Adapting and growing to respond to the evolving needs of Kentucky

Eli Capilouto is the 12th president of the University of Kentucky.

BY ELI CAPILOUTO

The following is an opinion piece by University of Kentucky President Eli Capilouto, and based on his remarks to the UK Board of Trustees during the annual retreat held Oct. 19-20.

Over the last few weeks, you have read and heard directly about Kentucky’s significant opportunities and still considerable challenges.

Of course, as a large, public university, we do not operate in isolation from a national context and climate — institutions of learning and the states and communities they serve. We are places where potential exists alongside peril, where there is a growing need for the education and credentials only institutions like ours provide, co-existent with serious financial barriers and demographic realities, among other challenges.

The Commonwealth and her University of Kentucky face all these dynamics — of change and challenge, promise and potential pitfalls.

However, because of our Board of Trustees’ commitment and leadership — as well as thousands of faculty, staff and students — we are making progress in meeting our mission to advance this state in manifold ways.

We are the inheritors of a lengthy legacy — one more link in a strong and unbroken chain of UK people steadfastly focused on creating and sustaining a state that tomorrow is healthier, wealthier and wiser than it is today.

Despite our achievements as a UK community, now is not the time to rest.

We cannot afford to sit still in the calm waters of satisfaction.

We must make disruption our ally.

We must accelerate our progress.

We must be willing to adapt and grow to be responsive to the quickly evolving needs of the state we were created to serve.

As much as we have done, there is still more to do.

You have heard and read about many of those issues. And you know we are focused — across our campus and in every community of the Commonwealth — on meeting and addressing them.

If Kentucky is to grow, we must grow also — thoughtfully, smartly, but grow, nonetheless.

It is a matter of simple math.

Most of the good-paying jobs in Kentucky and our country that are available now and will be in the future require a degree or training beyond high school.

But too few Kentuckians have those credentials.

We are treating and healing more patients and expanding our capacity to provide the most sophisticated advanced care in the nation.

But too many Kentuckians, still, lack access to this care or are too sick to maximize their potential.

Our state is ready to grow economically — billions of dollars in development and factories, jobs and opportunities, coming to Kentucky as we speak.

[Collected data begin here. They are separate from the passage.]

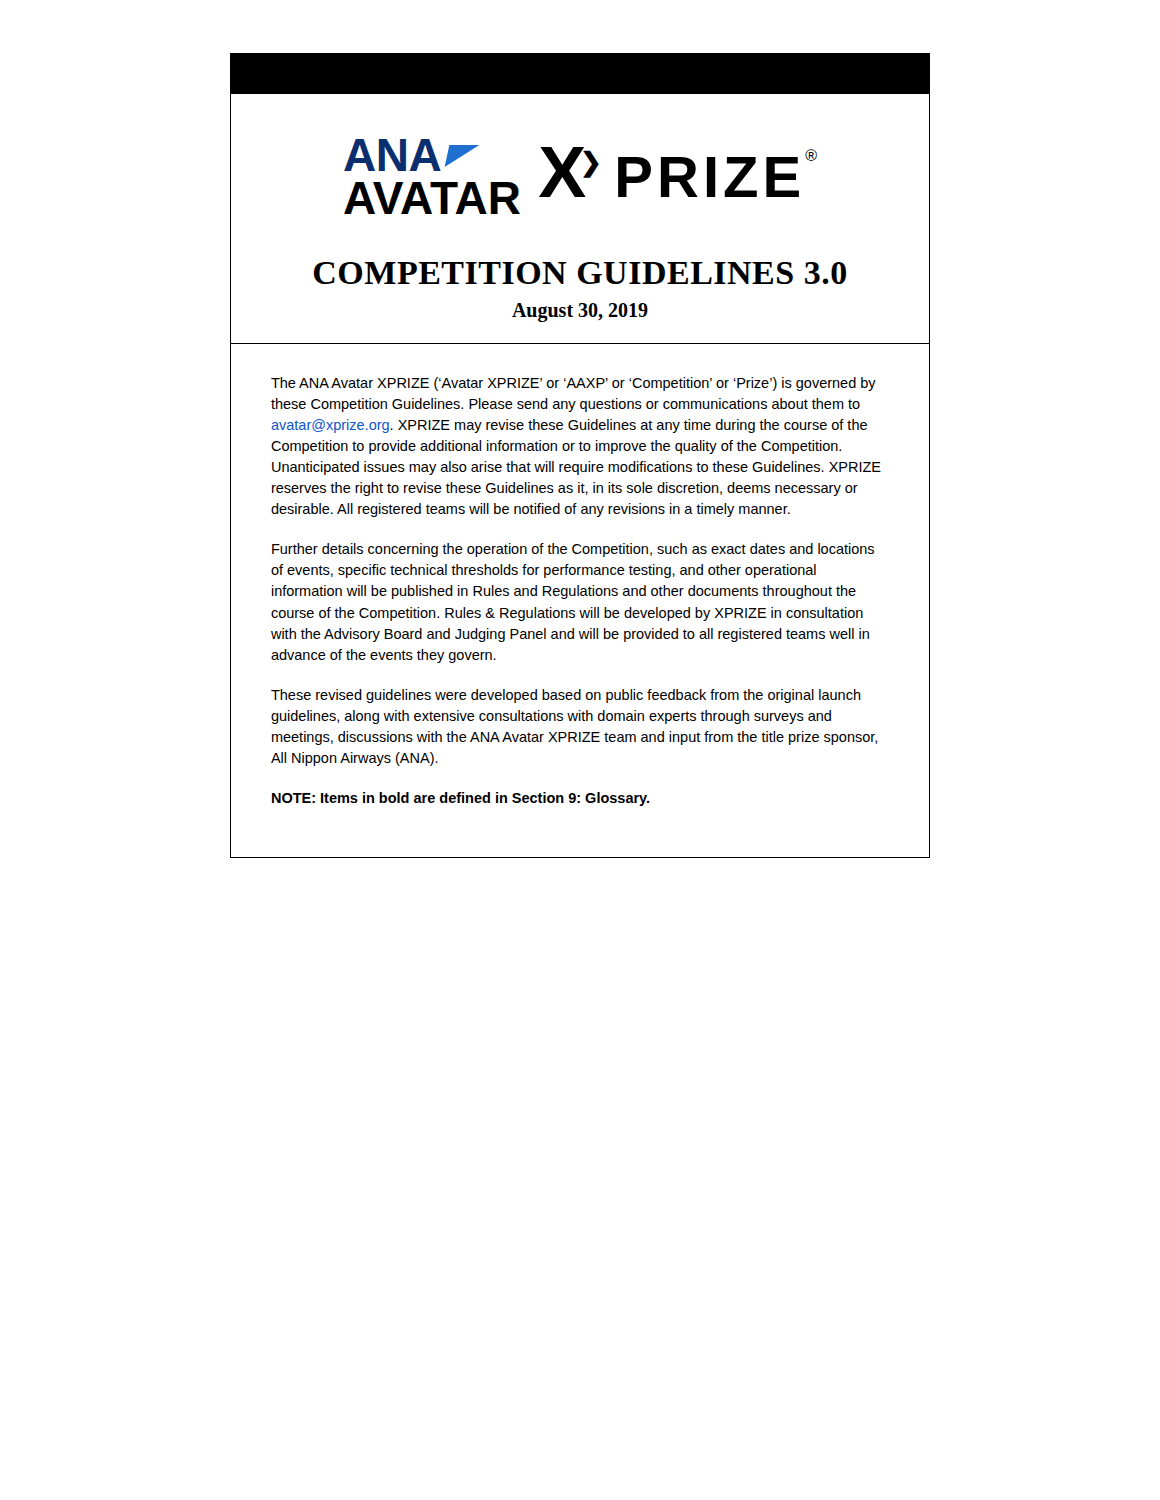ANA
AVATAR
X❯PRIZE®
COMPETITION GUIDELINES 3.0
August 30, 2019
The ANA Avatar XPRIZE (‘Avatar XPRIZE’ or ‘AAXP’ or ‘Competition’ or ‘Prize’) is governed by these Competition Guidelines. Please send any questions or communications about them to avatar@xprize.org. XPRIZE may revise these Guidelines at any time during the course of the Competition to provide additional information or to improve the quality of the Competition. Unanticipated issues may also arise that will require modifications to these Guidelines. XPRIZE reserves the right to revise these Guidelines as it, in its sole discretion, deems necessary or desirable. All registered teams will be notified of any revisions in a timely manner.
Further details concerning the operation of the Competition, such as exact dates and locations of events, specific technical thresholds for performance testing, and other operational information will be published in Rules and Regulations and other documents throughout the course of the Competition. Rules & Regulations will be developed by XPRIZE in consultation with the Advisory Board and Judging Panel and will be provided to all registered teams well in advance of the events they govern.
These revised guidelines were developed based on public feedback from the original launch guidelines, along with extensive consultations with domain experts through surveys and meetings, discussions with the ANA Avatar XPRIZE team and input from the title prize sponsor, All Nippon Airways (ANA).
NOTE: Items in bold are defined in Section 9: Glossary.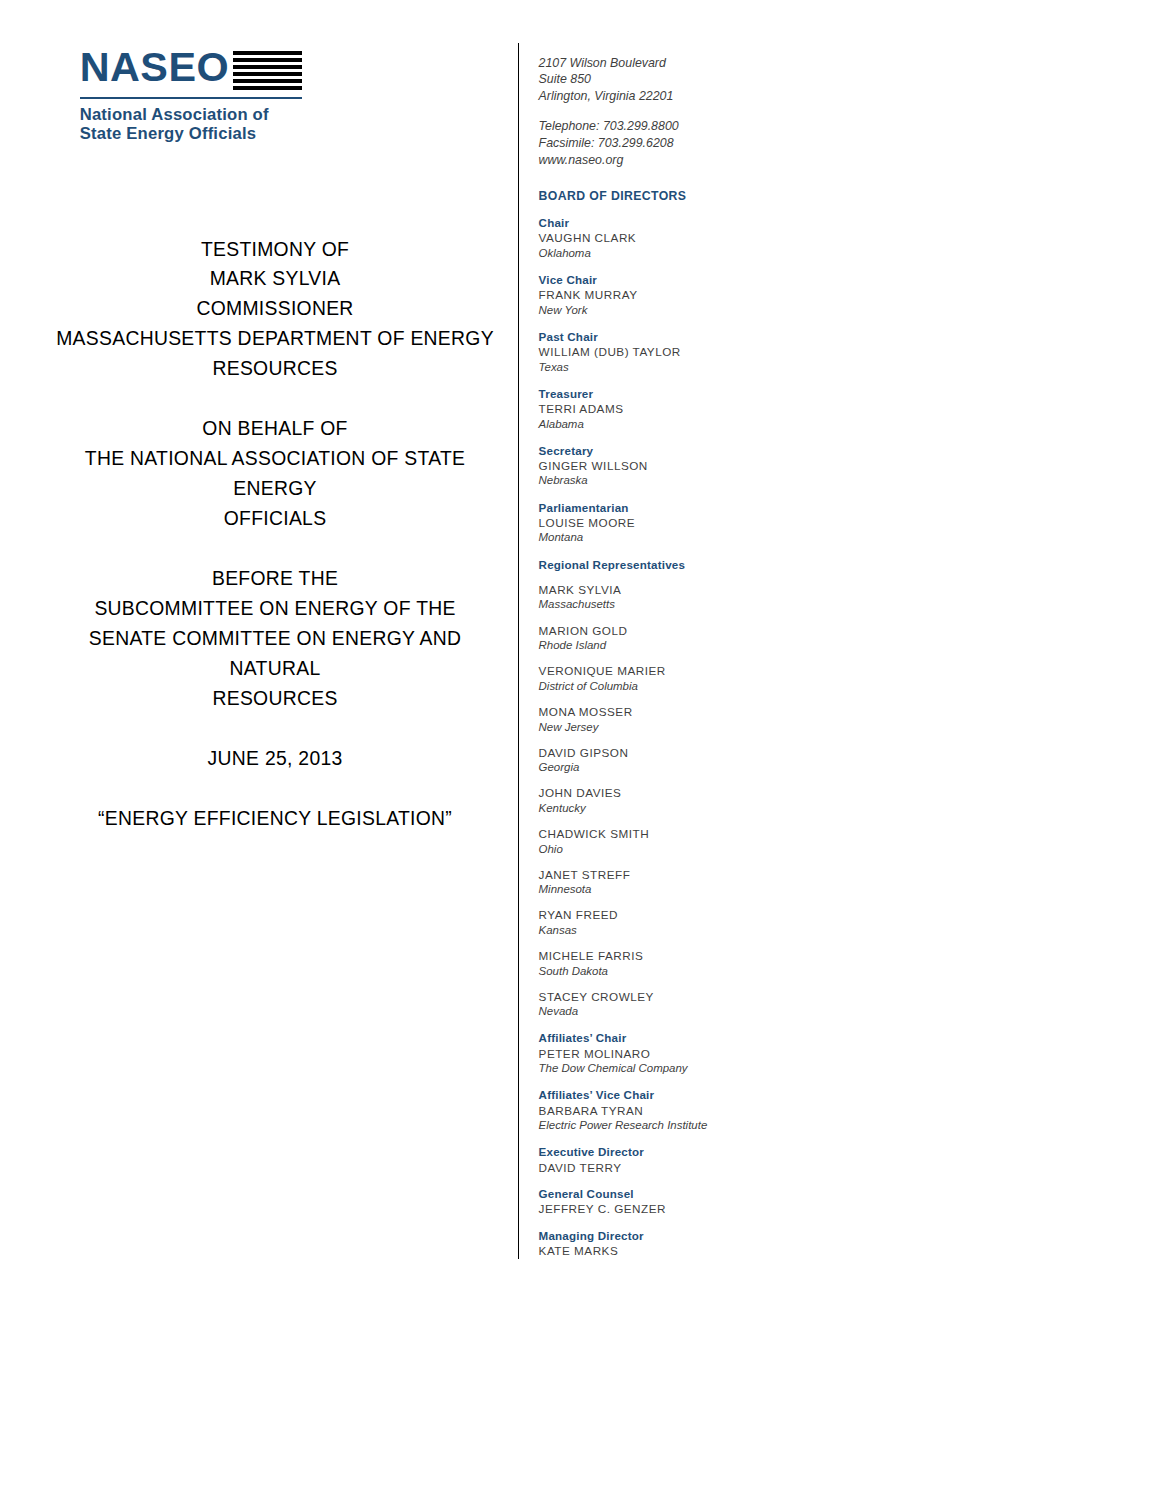NASEO
National Association of
State Energy Officials
TESTIMONY OF
MARK SYLVIA
COMMISSIONER
MASSACHUSETTS DEPARTMENT OF ENERGY
RESOURCES
ON BEHALF OF
THE NATIONAL ASSOCIATION OF STATE ENERGY
OFFICIALS
BEFORE THE
SUBCOMMITTEE ON ENERGY OF THE
SENATE COMMITTEE ON ENERGY AND NATURAL
RESOURCES
JUNE 25, 2013
“ENERGY EFFICIENCY LEGISLATION”
2107 Wilson Boulevard
Suite 850
Arlington, Virginia 22201
Telephone: 703.299.8800
Facsimile: 703.299.6208
www.naseo.org
BOARD OF DIRECTORS
Chair
VAUGHN CLARK
Oklahoma
Vice Chair
FRANK MURRAY
New York
Past Chair
WILLIAM (DUB) TAYLOR
Texas
Treasurer
TERRI ADAMS
Alabama
Secretary
GINGER WILLSON
Nebraska
Parliamentarian
LOUISE MOORE
Montana
Regional Representatives
MARK SYLVIA
Massachusetts
MARION GOLD
Rhode Island
VERONIQUE MARIER
District of Columbia
MONA MOSSER
New Jersey
DAVID GIPSON
Georgia
JOHN DAVIES
Kentucky
CHADWICK SMITH
Ohio
JANET STREFF
Minnesota
RYAN FREED
Kansas
MICHELE FARRIS
South Dakota
STACEY CROWLEY
Nevada
Affiliates’ Chair
PETER MOLINARO
The Dow Chemical Company
Affiliates’ Vice Chair
BARBARA TYRAN
Electric Power Research Institute
Executive Director
DAVID TERRY
General Counsel
JEFFREY C. GENZER
Managing Director
KATE MARKS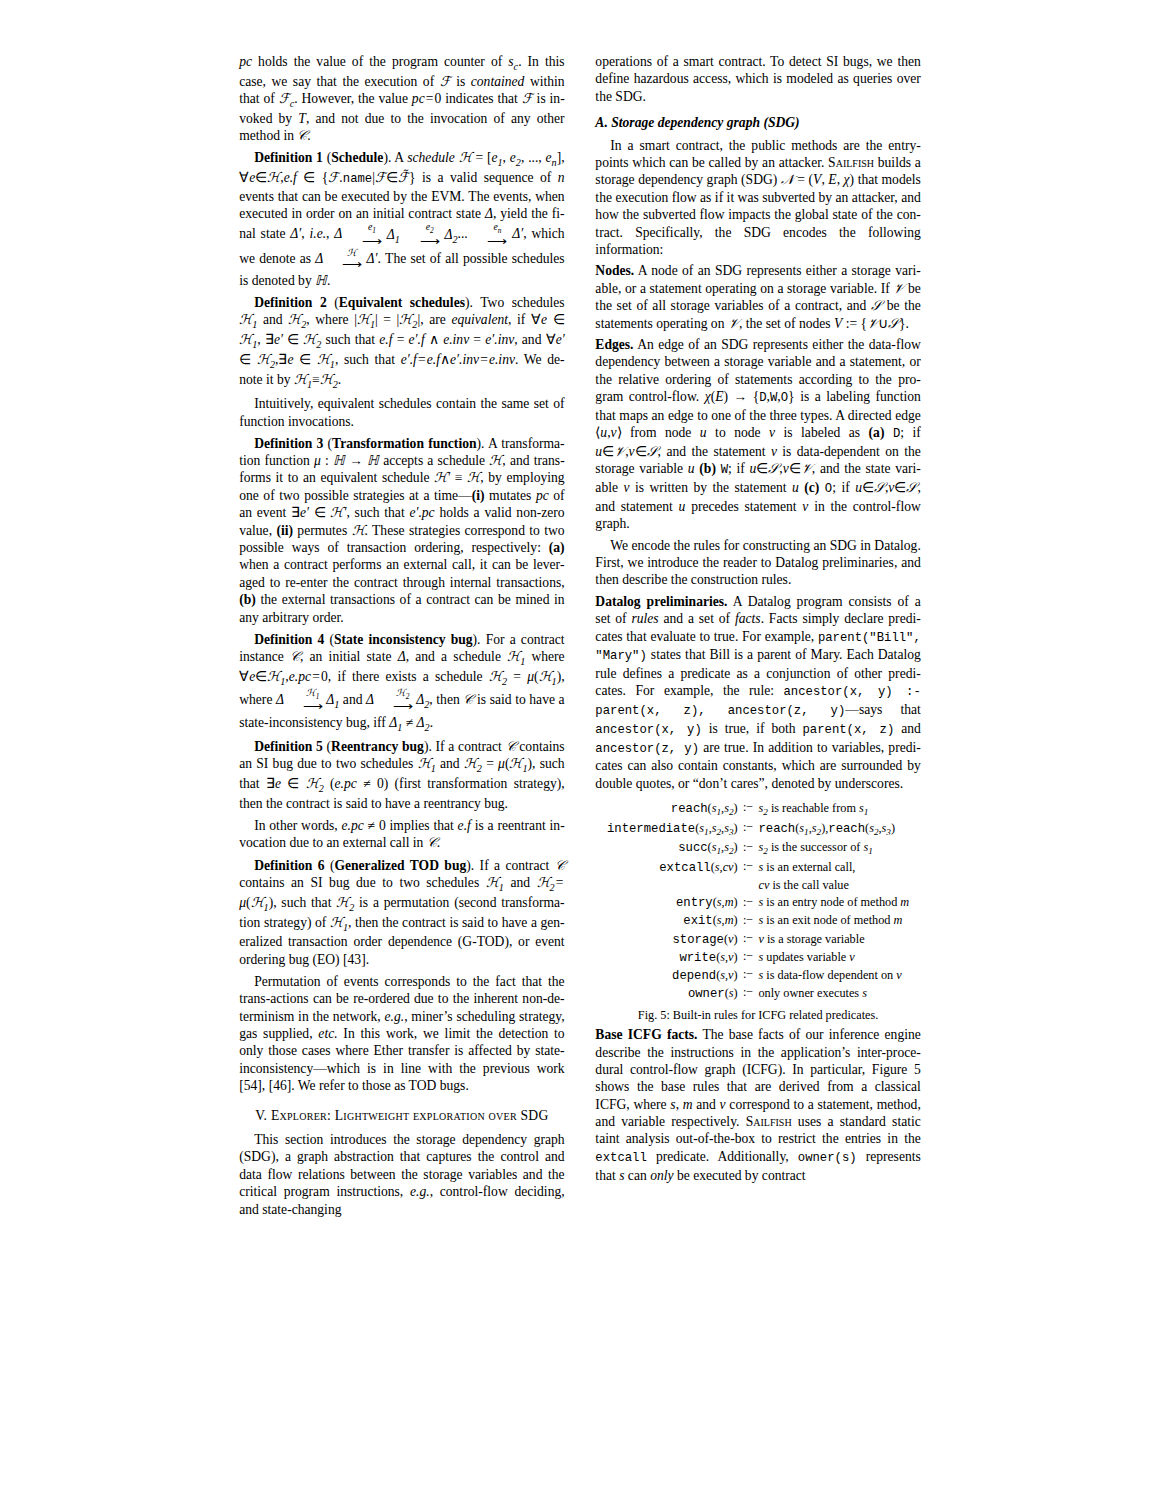pc holds the value of the program counter of sc. In this case, we say that the execution of ℱ is contained within that of ℱc. However, the value pc = 0 indicates that ℱ is invoked by T, and not due to the invocation of any other method in 𝒞.
Definition 1 (Schedule). A schedule ℋ = [e1, e2, ..., en], ∀e∈ℋ,e.f ∈ {ℱ. name|ℱ∈ℱ̃} is a valid sequence of n events that can be executed by the EVM. The events, when executed in order on an initial contract state Δ, yield the final state Δ′, i.e., Δ e1⟶ Δ1 e2⟶ Δ2... en⟶ Δ′, which we denote as Δ ℋ⟶ Δ′. The set of all possible schedules is denoted by ℍ.
Definition 2 (Equivalent schedules). Two schedules ℋ1 and ℋ2, where |ℋ1| = |ℋ2|, are equivalent, if ∀e ∈ ℋ1, ∃e′ ∈ ℋ2 such that e.f = e′.f ∧ e.inv = e′.inv, and ∀e′ ∈ ℋ2,∃e ∈ ℋ1, such that e′.f = e.f∧e′.inv = e.inv. We denote it by ℋ1≡ℋ2.
Intuitively, equivalent schedules contain the same set of function invocations.
Definition 3 (Transformation function). A transformation function μ : ℍ → ℍ accepts a schedule ℋ, and transforms it to an equivalent schedule ℋ′ ≡ ℋ, by employing one of two possible strategies at a time—(i) mutates pc of an event ∃e′ ∈ ℋ′, such that e′.pc holds a valid non-zero value, (ii) permutes ℋ. These strategies correspond to two possible ways of transaction ordering, respectively: (a) when a contract performs an external call, it can be leveraged to re-enter the contract through internal transactions, (b) the external transactions of a contract can be mined in any arbitrary order.
Definition 4 (State inconsistency bug). For a contract instance 𝒞, an initial state Δ, and a schedule ℋ1 where ∀e∈ℋ1,e.pc = 0, if there exists a schedule ℋ2 = μ(ℋ1), where Δ ℋ1⟶ Δ1 and Δ ℋ2⟶ Δ2, then 𝒞 is said to have a state-inconsistency bug, iff Δ1 ≠ Δ2.
Definition 5 (Reentrancy bug). If a contract 𝒞 contains an SI bug due to two schedules ℋ1 and ℋ2 = μ(ℋ1), such that ∃e ∈ ℋ2 (e.pc ≠ 0) (first transformation strategy), then the contract is said to have a reentrancy bug.
In other words, e.pc ≠ 0 implies that e.f is a reentrant invocation due to an external call in 𝒞.
Definition 6 (Generalized TOD bug). If a contract 𝒞 contains an SI bug due to two schedules ℋ1 and ℋ2 = μ(ℋ1), such that ℋ2 is a permutation (second transformation strategy) of ℋ1, then the contract is said to have a generalized transaction order dependence (G-TOD), or event ordering bug (EO) [43].
Permutation of events corresponds to the fact that the trans-actions can be re-ordered due to the inherent non-determinism in the network, e.g., miner’s scheduling strategy, gas supplied, etc. In this work, we limit the detection to only those cases where Ether transfer is affected by state-inconsistency—which is in line with the previous work [54], [46]. We refer to those as TOD bugs.
V. Explorer: Lightweight exploration over SDG
This section introduces the storage dependency graph (SDG), a graph abstraction that captures the control and data flow relations between the storage variables and the critical program instructions, e.g., control-flow deciding, and state-changing
operations of a smart contract. To detect SI bugs, we then define hazardous access, which is modeled as queries over the SDG.
A. Storage dependency graph (SDG)
In a smart contract, the public methods are the entry-points which can be called by an attacker. Sailfish builds a storage dependency graph (SDG) 𝒩 = (V, E, χ) that models the execution flow as if it was subverted by an attacker, and how the subverted flow impacts the global state of the contract. Specifically, the SDG encodes the following information:
Nodes. A node of an SDG represents either a storage variable, or a statement operating on a storage variable. If 𝒱 be the set of all storage variables of a contract, and 𝒮 be the statements operating on 𝒱, the set of nodes V := {𝒱∪𝒮}.
Edges. An edge of an SDG represents either the data-flow dependency between a storage variable and a statement, or the relative ordering of statements according to the program control-flow. χ(E) → {D,W,O} is a labeling function that maps an edge to one of the three types. A directed edge ⟨u,v⟩ from node u to node v is labeled as (a) D; if u∈𝒱,v∈𝒮, and the statement v is data-dependent on the storage variable u (b) W; if u∈𝒮,v∈𝒱, and the state variable v is written by the statement u (c) O; if u∈𝒮,v∈𝒮, and statement u precedes statement v in the control-flow graph.
We encode the rules for constructing an SDG in Datalog. First, we introduce the reader to Datalog preliminaries, and then describe the construction rules.
Datalog preliminaries. A Datalog program consists of a set of rules and a set of facts. Facts simply declare predicates that evaluate to true. For example, parent("Bill", "Mary") states that Bill is a parent of Mary. Each Datalog rule defines a predicate as a conjunction of other predicates. For example, the rule: ancestor(x, y) :- parent(x, z), ancestor(z, y)—says that ancestor(x, y) is true, if both parent(x, z) and ancestor(z, y) are true. In addition to variables, predicates can also contain constants, which are surrounded by double quotes, or “don’t cares”, denoted by underscores.
| reach ( s 1 , s 2 ) | :− | s 2 is reachable from s 1 |
| intermediate ( s 1 , s 2 , s 3 ) | :− | reach ( s 1 , s 2 ), reach ( s 2 , s 3 ) |
| succ ( s 1 , s 2 ) | :− | s 2 is the successor of s 1 |
| extcall ( s , cv ) | :− | s is an external call, |
| | | cv is the call value |
| entry ( s , m ) | :− | s is an entry node of method m |
| exit ( s , m ) | :− | s is an exit node of method m |
| storage ( v ) | :− | v is a storage variable |
| write ( s , v ) | :− | s updates variable v |
| depend ( s , v ) | :− | s is data-flow dependent on v |
| owner ( s ) | :− | only owner executes s |
Fig. 5: Built-in rules for ICFG related predicates.
Base ICFG facts. The base facts of our inference engine describe the instructions in the application’s inter-procedural control-flow graph (ICFG). In particular, Figure 5 shows the base rules that are derived from a classical ICFG, where s, m and v correspond to a statement, method, and variable respectively. Sailfish uses a standard static taint analysis out-of-the-box to restrict the entries in the extcall predicate. Additionally, owner(s) represents that s can only be executed by contract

But we must increase the participation levels of our workforce, in part by training more Kentuckians and by encouraging more graduates and skilled workers to come here and stay.

Employers are hiring our graduates. Indeed, as you know, they are begging for more of them.

But they also are asking us to ensure they have the requisite and evolving toolkit of hard and soft skills to compete and succeed, to lead and to thrive.

They must have the competency to handle tough and technical tasks. Yet, they also must have the intellectual wherewithal and deep reservoirs of compassion to create meaning. They must conduct themselves — and lead others — with a sense of purpose and integrity.

We can prepare students for their first job, but what about their fifth or their 10th one — each more complex and amid polarization and pandemics as well as questions we cannot possibly foresee?

And how are we preparing them for jobs yet imagined or to be creators of their own ideas, entrepreneurs who explore and expand upon their own dreams and discoveries rather than serve as the assemblers of someone else’s?

We must be poised and positioned to do all these things — but do them now, with a sense of urgency, with open hearts and minds and with a sense of dedication to discussion and debate in an environment of civility and with a sense of comity.

We must accelerate our efforts to grow a community of scholars and students, staff and partners, where everyone can find their place, while being their true and authentic selves.

These are the plans we are committed to creating and implementing.

This is the state we are called to serve.

On behalf of a campus and community dedicated to advancing our state, we are ready to meet this moment.